Box Office Top Five: The Hobbit and Frozen Keep Slaying, Hustle Beats Wolf

New Line Cinema The Hobbit

1. The Hobbit: The Desolation of Smaug, $29.85 million weekend, $49.3 million five-day weekend (last week: no. 1; $190.3 million cumulative)

Five new movies opened last Wednesday, on a holiday called Christmas, and the four most-watched remained identical to last week’s top four, save for one place-swap in the middle. This means The Desolation of Smaug is one of only two films (along with Gravity) to three-peat in the top spot in 2013. It also means we’re perilously close to seeing an across-the-board nullification of earlier arguments against Peter Jackson lengthening a short novel into three loooonnnng movies.

2. Frozen, $28.8 million weekend, $43.7 million five-day weekend (last week: no. 3; $248.4 million cumulative)

“Disney Animation’s Frozen continues to exceed even the most optimistic expectations,” Box Office Mojo writes. (P.S. Grantland is owned by Disney.) I’m unfamiliar with “the most optimistic expectations,” my own expectations having been “Hey, another children’s movie that’ll do really well like they almost all do.” But Frozen is sitting here in its fifth weekend in the top five, and between weeks four and five, its ticket sales have suddenly shot up 47 percent. Box Office Mojo back to the rescue: “Among fifth weekends, that figure ranks third all-time behind Avatar ($42.8 million) and Titanic ($30 million).”

3. Anchorman 2: The Legend Continues, $20.15 million weekend, $35.7 million five-day weekend (last week: no. 2; $83.7 million cumulative)

After a somewhat wobbly start last week, Ron Burgundy is actually nearing his last outing’s $85.3 million total. Worldwide, the sequel’s already won with $109 million. The original Anchorman only made $5.3 million abroad.

4. American Hustle, $19.5 million weekend, $33.3 million five-day weekend (last week: no. 4; $60 million cumulative)

A week after David O. Russell set a new box office best, he’s beaten it by $400,000. Congrats, Dave. And congrats on beating The Wolf of Wall Street on its debut weekend when your film had already been out a week. That’ll teach people calling American Hustle “Scorsese lite.”

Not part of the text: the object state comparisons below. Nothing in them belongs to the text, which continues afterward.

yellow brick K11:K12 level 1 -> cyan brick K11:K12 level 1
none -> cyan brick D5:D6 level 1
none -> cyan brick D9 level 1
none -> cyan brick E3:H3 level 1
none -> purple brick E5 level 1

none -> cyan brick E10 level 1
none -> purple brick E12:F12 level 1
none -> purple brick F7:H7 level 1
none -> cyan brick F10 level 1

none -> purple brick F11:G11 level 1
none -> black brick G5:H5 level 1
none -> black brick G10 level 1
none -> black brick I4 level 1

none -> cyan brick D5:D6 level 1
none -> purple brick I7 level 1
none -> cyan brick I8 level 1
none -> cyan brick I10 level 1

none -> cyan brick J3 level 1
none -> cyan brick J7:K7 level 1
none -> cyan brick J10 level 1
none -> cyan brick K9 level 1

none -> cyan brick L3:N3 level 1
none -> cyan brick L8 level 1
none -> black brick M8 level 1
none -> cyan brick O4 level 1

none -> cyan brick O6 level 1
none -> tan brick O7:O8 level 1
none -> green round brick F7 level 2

5. The Wolf of Wall Street, $18.5 million weekend, $34.3 million five-day weekend (opening week)

The sole Christmas release to make the top five, Marty’s latest came out a bit shy of his last outing with Leonardo DiCaprio, 2010’s Shutter Island, which opened to $41 million. It also doesn’t stack up to Leo’s last Christmas movie, 2012’s Django Unchained, which opened at $30.1 million. It is great, though!

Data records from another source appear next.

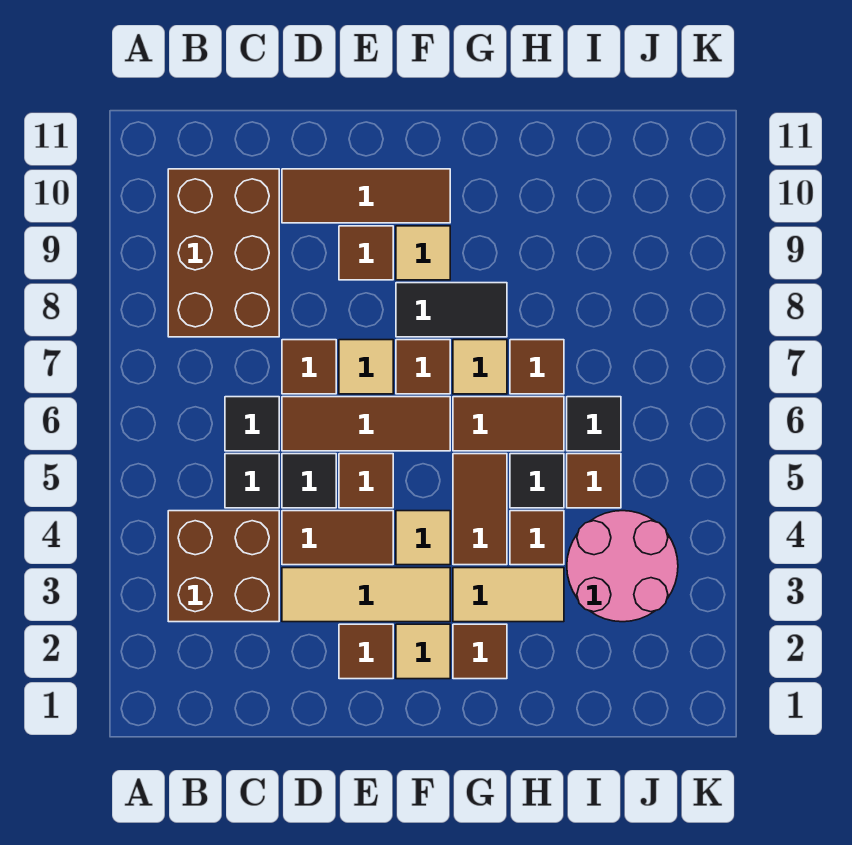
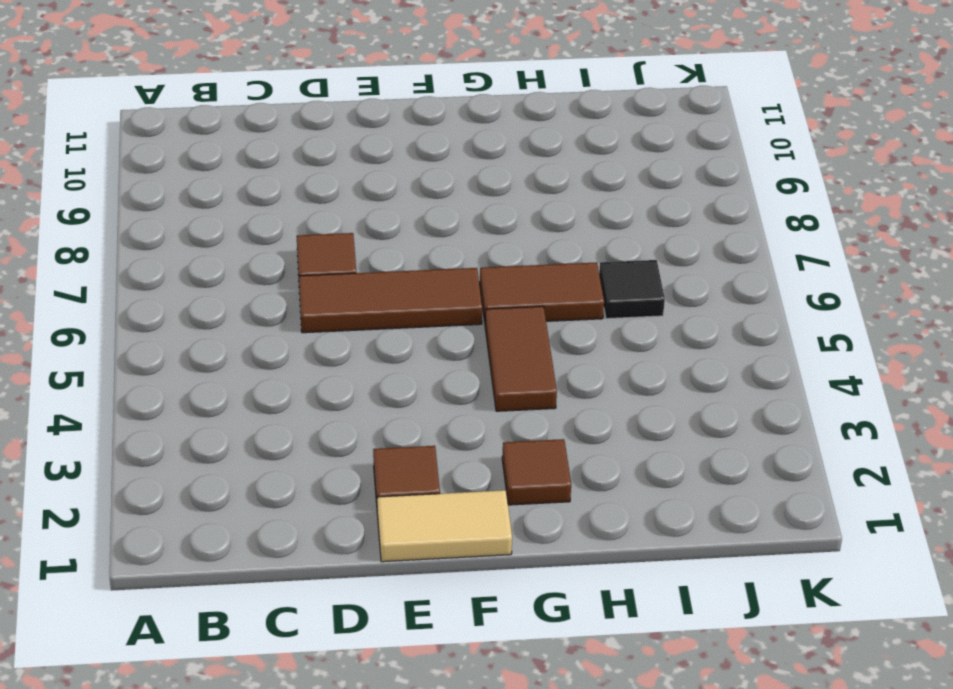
tan tile E1:F1 level 1 -> tan tile G3:H3 level 1
none -> brown brick B3:C4 level 1
none -> brown brick B8:C10 level 1
none -> black tile C5 level 1
none -> black tile C6 level 1

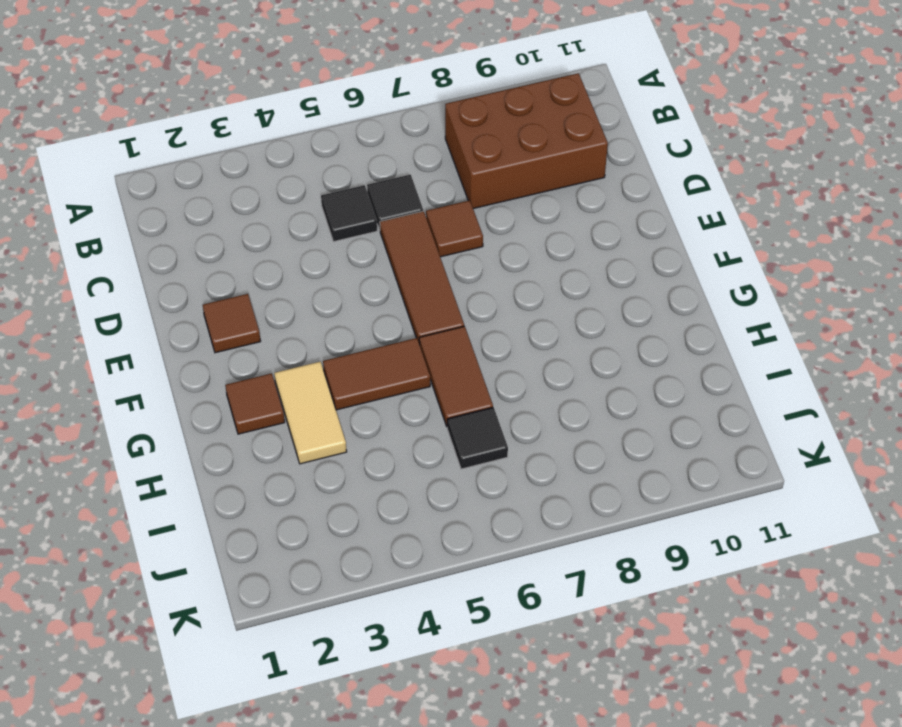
none -> brown brick B3:C4 level 1
none -> tan tile D3:F3 level 1
none -> brown tile D4:E4 level 1
none -> black tile D5 level 1

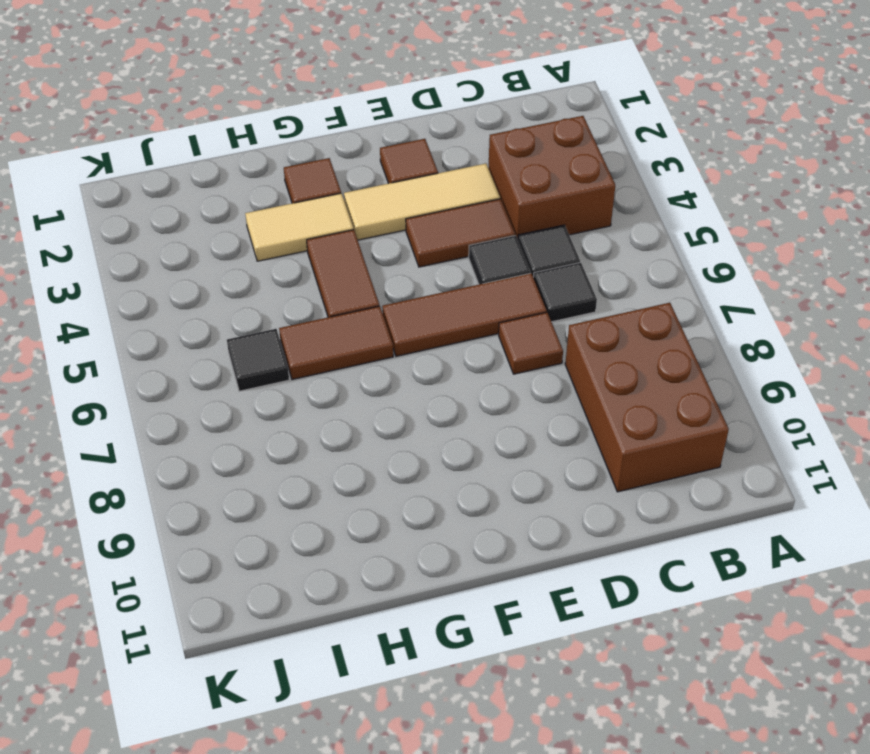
none -> brown tile D10:F10 level 1
none -> brown tile E5 level 1
none -> tan tile E7 level 1
none -> brown tile E9 level 1

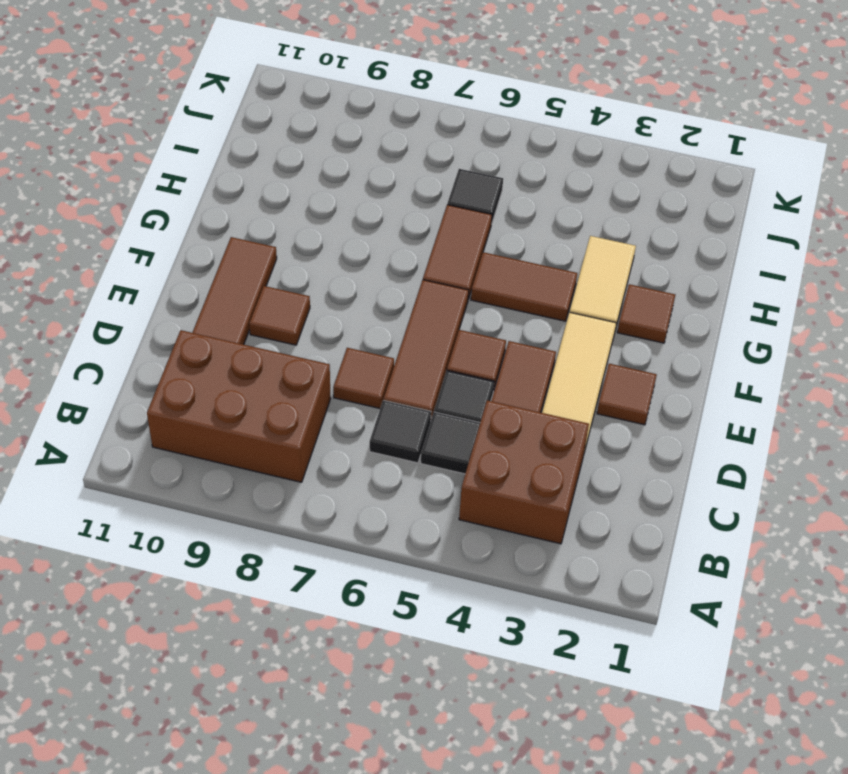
none -> tan tile E7 level 1
none -> tan tile F2 level 1
none -> tan tile F4 level 1
none -> brown tile F7 level 1

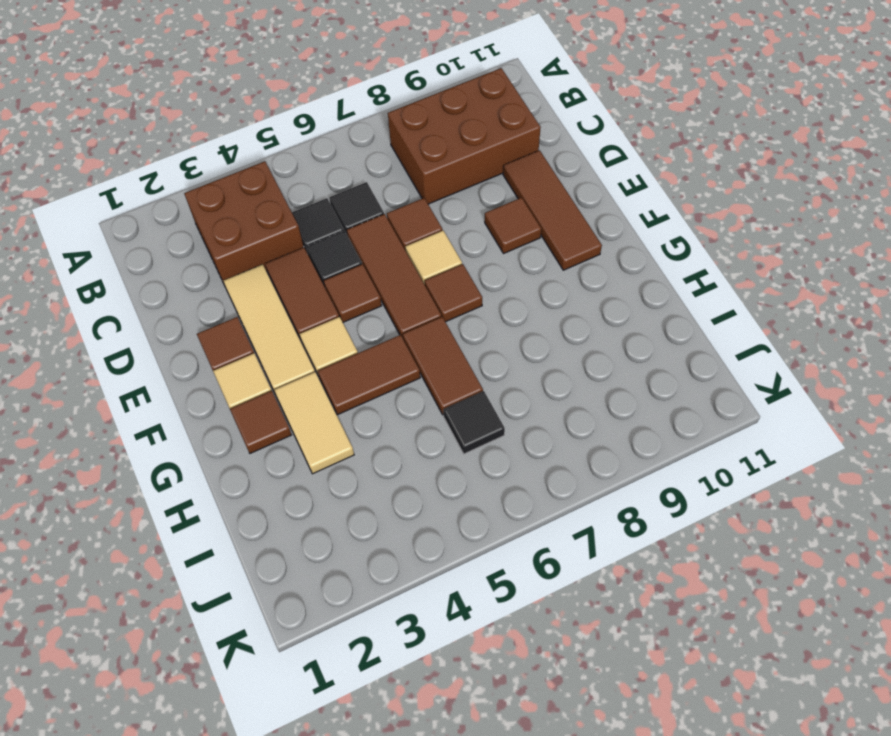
none -> black tile F8:G8 level 1
none -> tan tile F9 level 1
none -> tan tile G7 level 1
none -> brown tile H4 level 1

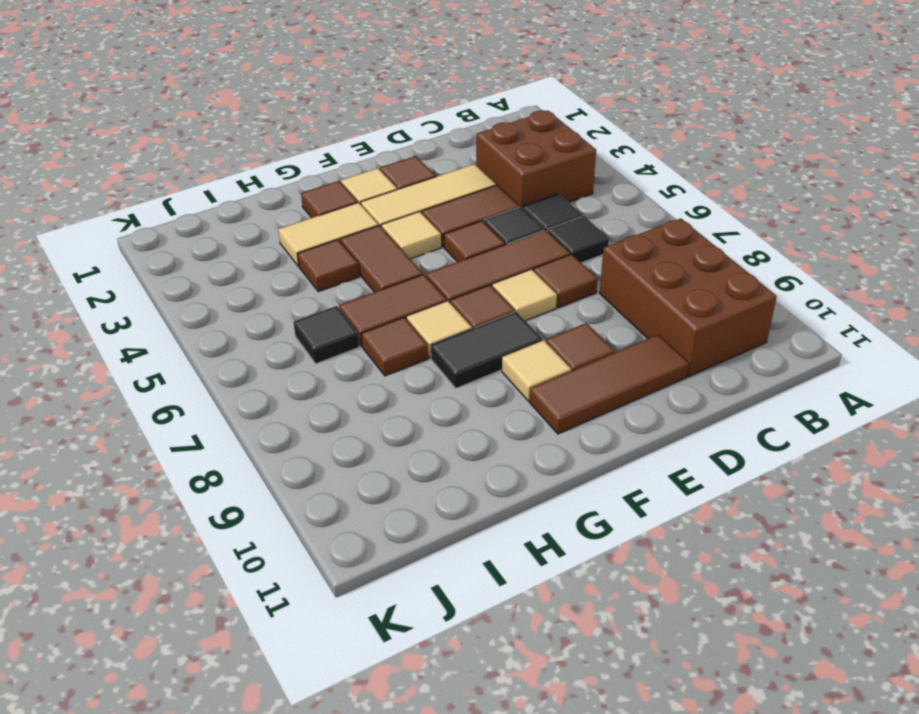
none -> black tile H5 level 1
none -> pink round brick I3:J4 level 1
none -> brown tile I5 level 1

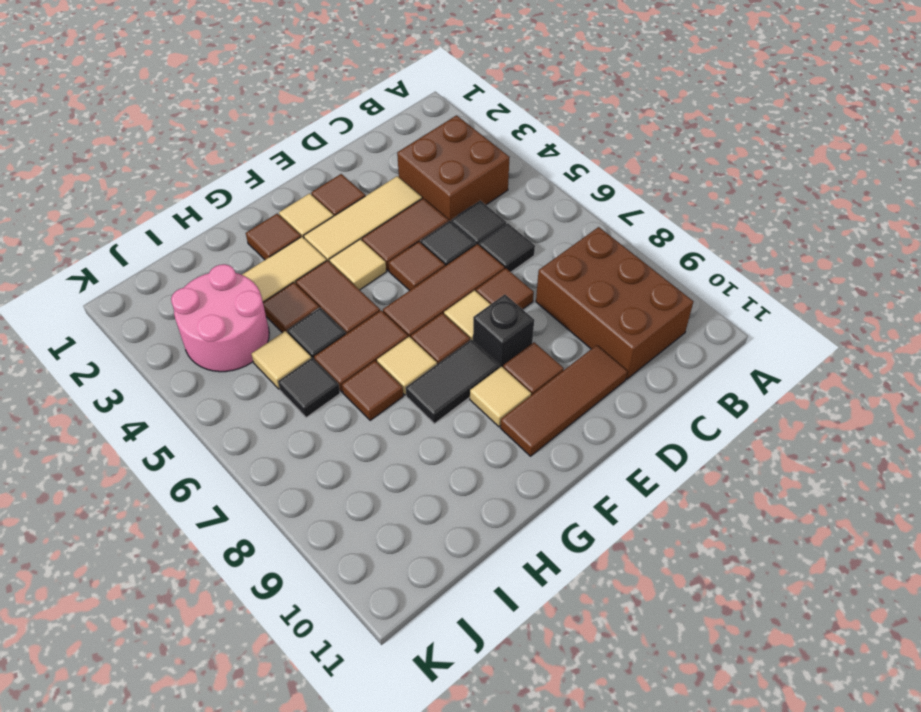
black brick E8 level 1 -> none
tan tile I5 level 1 -> brown tile I5 level 1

Also notable: So how did the rest of the Christmas releases do? Ben Stiller’s The Secret Life of Walter Mitty made $13 million, which is nothing like what a Ben Stiller comedy does. 47 Ronin, an expensive-looking samurai actioner with Keanu Reeves, made just $9.9 million. The Rocky vs. Raging Bull premise and the totally game presence of Robert De Niro and Sylvester Stallone couldn’t boost Grudge Match past $7.3 million. Justin Bieber’s Believe, coming off the heels of 2011’s $73 million–earning Never Say Never, made just $2 million in 1,000 theaters. Oh, and Saving Mr. Banks jumped up by 50 percent to earn $14 million and the no. 6 spot.